When did this become a thing?
So, if I think back to previous relationships in my teen- and student years, dating seemed so much easier. Weird and awkward, but simple. If you liked someone and they liked you back, it was a done deal. These days it’s a bit more complicated. There’s so many ways to judge someone before you even consider meeting them. Also, guys feel intimidated when they get the slightest hint that a girl is independant and will probably survive just fine without him. But this is not an article to discuss insecurities, or rant about being single. This is a deeper look into why things seem to have changed when it comes to dating.
Is it just a mindset that you develop when you turn 25, or is it just society in general that became awkwardly confused, regardless of your age?
If you’re no longer interested in someone, there’s an easy fix: just stop responding. I know right, it sounds more fucked up when you put it like that. Imagine having a conversation with someone in real life and the person simply turns around and walks away. Sounds pretty psychotic to me. So why is this acceptable over something as simple as WhatsApp?
You can try to argue with me by saying this only applies to millennials. But the reality is that after 25, you think differently about dating. You become super picky, because the next one will probably be the one you marry, and dating just for fun is not an option anymore. You can see how this can lead to ghosting, right?
A guy’s view: The possible reasons why we’ve become so disconnected
Mid-conversation we decided to get an expert’s opinion. And by expert I just mean someone of the opposite sex. He shed some light on why a guy might ghost you, only text you on weekends, or simply seem emotionally unavailable:
Shame man, the guy might have been out of the game for such a long time that he might not have any.
People have baggage from previous relationships. Call it PTSD if you want to.

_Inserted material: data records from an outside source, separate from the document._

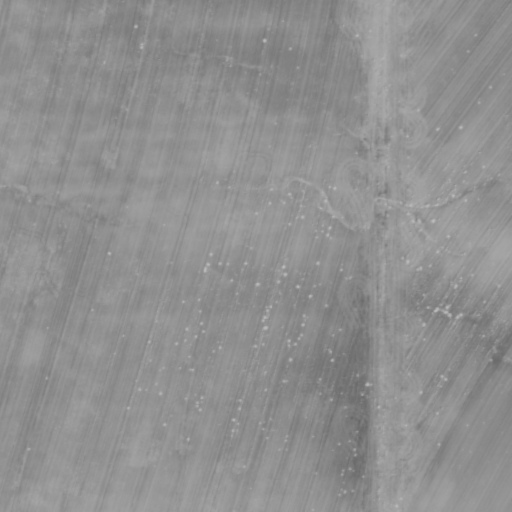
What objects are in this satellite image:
road: (353, 256)
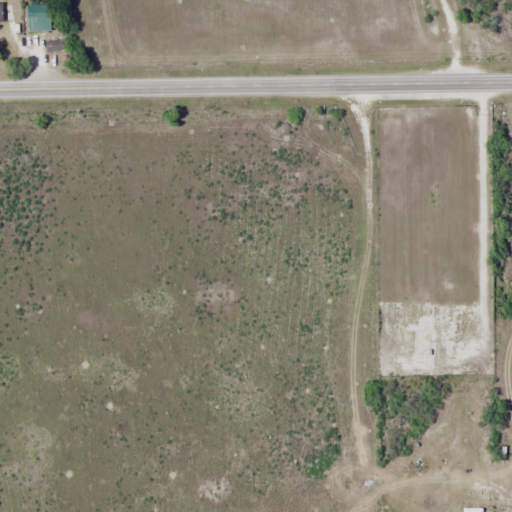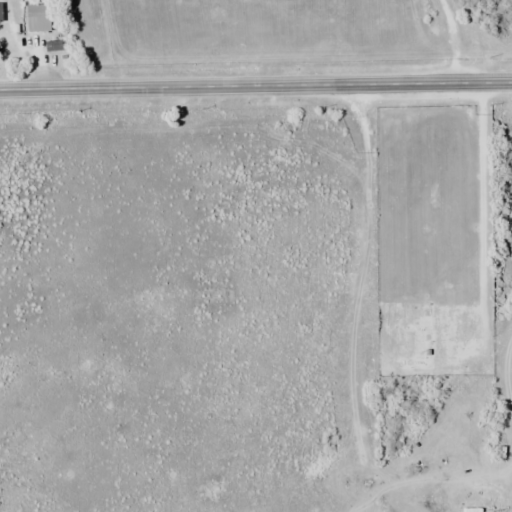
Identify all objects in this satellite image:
building: (0, 12)
building: (36, 17)
airport: (301, 20)
road: (453, 40)
road: (256, 85)
road: (483, 297)
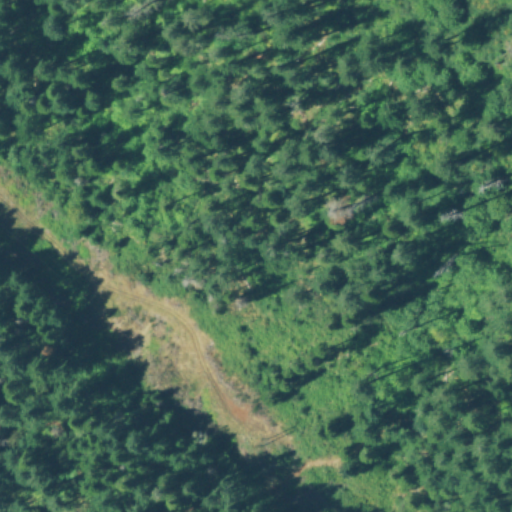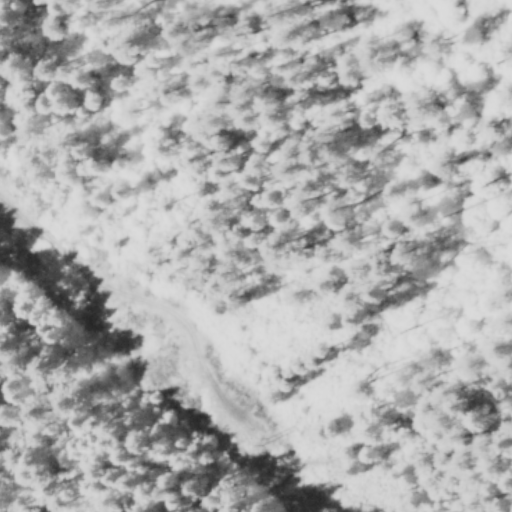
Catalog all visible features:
road: (254, 492)
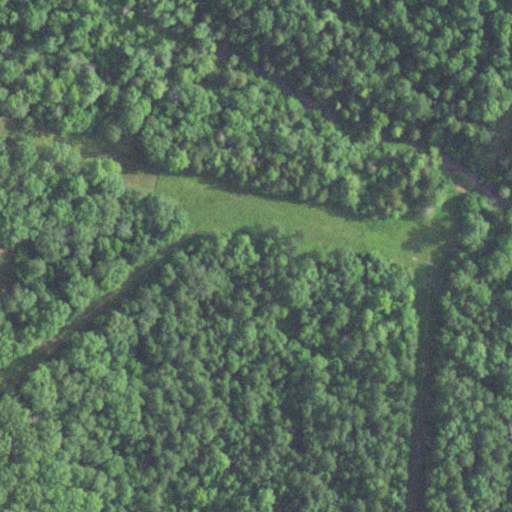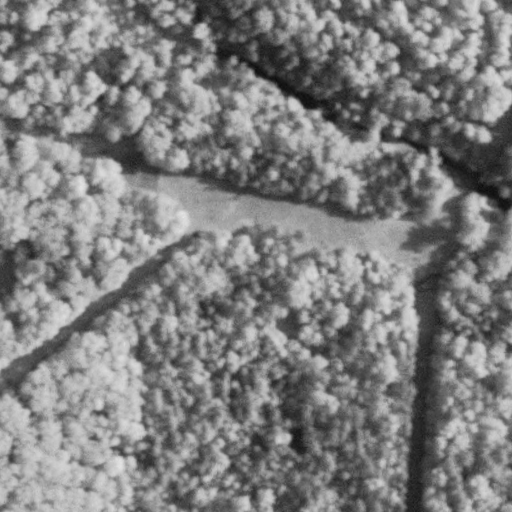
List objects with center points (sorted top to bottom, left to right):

The guy might be super focused on his career at the moment. Talking to you on weekdays can make him feel like he’s mixing work with pleasure.

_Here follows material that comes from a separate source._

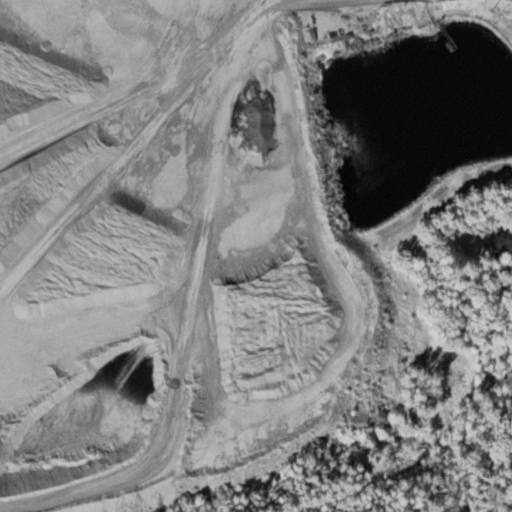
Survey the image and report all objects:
quarry: (216, 221)
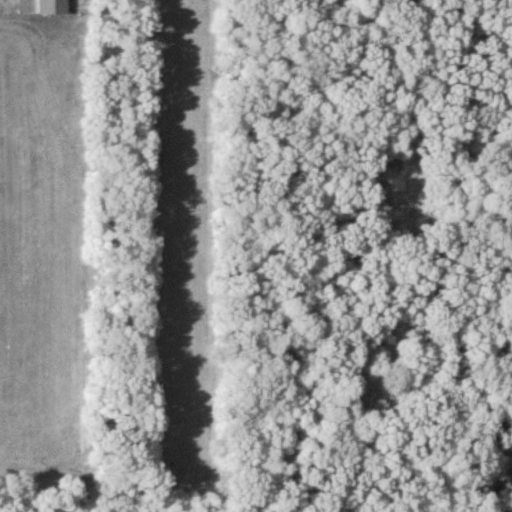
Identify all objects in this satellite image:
building: (52, 7)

This one is sad, but people became hyper-focused on sex. There’s no actual effort to get to know someone unless they are willing to undress.

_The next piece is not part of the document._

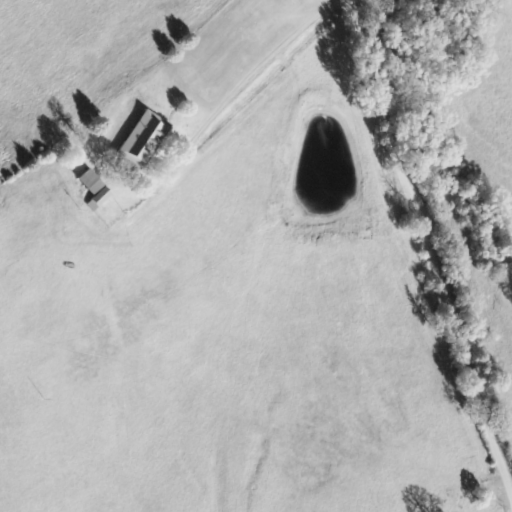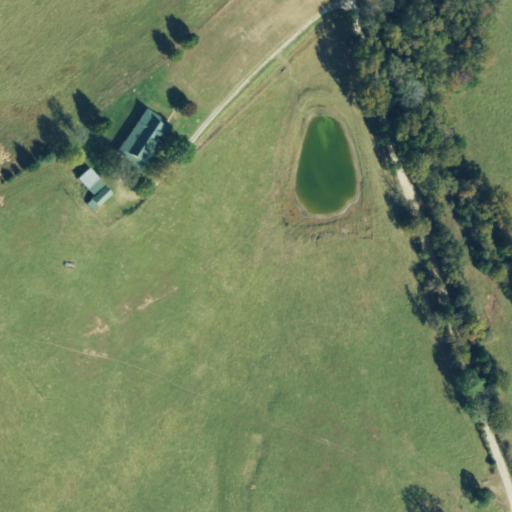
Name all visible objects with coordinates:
building: (92, 189)
road: (427, 253)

We know girls overthink everything, but guess what, so do we. If we really want to make it work with a chick, we’re wary of sounding too needy.
The power of social media
This one speaks specifically to the ladies. While there are exceptions, it’s highly unlikely that we’ll date a guy younger than us. Which means that we start looking at the pool of guys between the ages of 26 – 30. And that doesn’t seem like a big gap, but in reality, they haven’t experienced the same rapid wave of social media evolution that we have. They can be really intimidated just by looking at your Instagram profile. So for this I’ll give them the benefit of the doubt.
We expect a perfection that doesn’t exist
Rom-coms, social media and online dating platforms like Tinder and Bumble lead us to believe that we’re entitled to some kind of fairytale life. Nothing is ever good enough unless it meets your screwed-up standards. We fail to see that relationships, like everything else in life, come with imperfections that we just have to accept.
But let’s be honest. The girls in the classic rom-coms who find their perfect fairytale ending are all well over 30. Let’s take Meg Ryan in You’ve Got Mail as an example. She’s definitely either on the wrong side of her 20s or is already 30. She has some messed up experiences with men, and finally resorts to online dating as well. But this movie came out in 1998, which leads me to believe that this backwards logic comes with age and is not a result of the ever-changing world.
How everything I thought I knew about dating changed.
Fresh out of a relationship at 19 years old, I thoroughly enjoyed the perks of singlehood with my girlfriends. I had a few relationships after that, but now I’m on the brink of 25. I sneak in a date here and there, but this becomes tricky. It’s a constant battle deciding if I’m in the mood to go on a date after a long day of work, or if I’m willing to waste my weekends on a date that might not even lead somewhere. My priorities shifted as things like “tall, dark, and handsome” just didn’t make the cut anymore.
In short: Dating is confusing, and stop asking me why I’m on Tinder.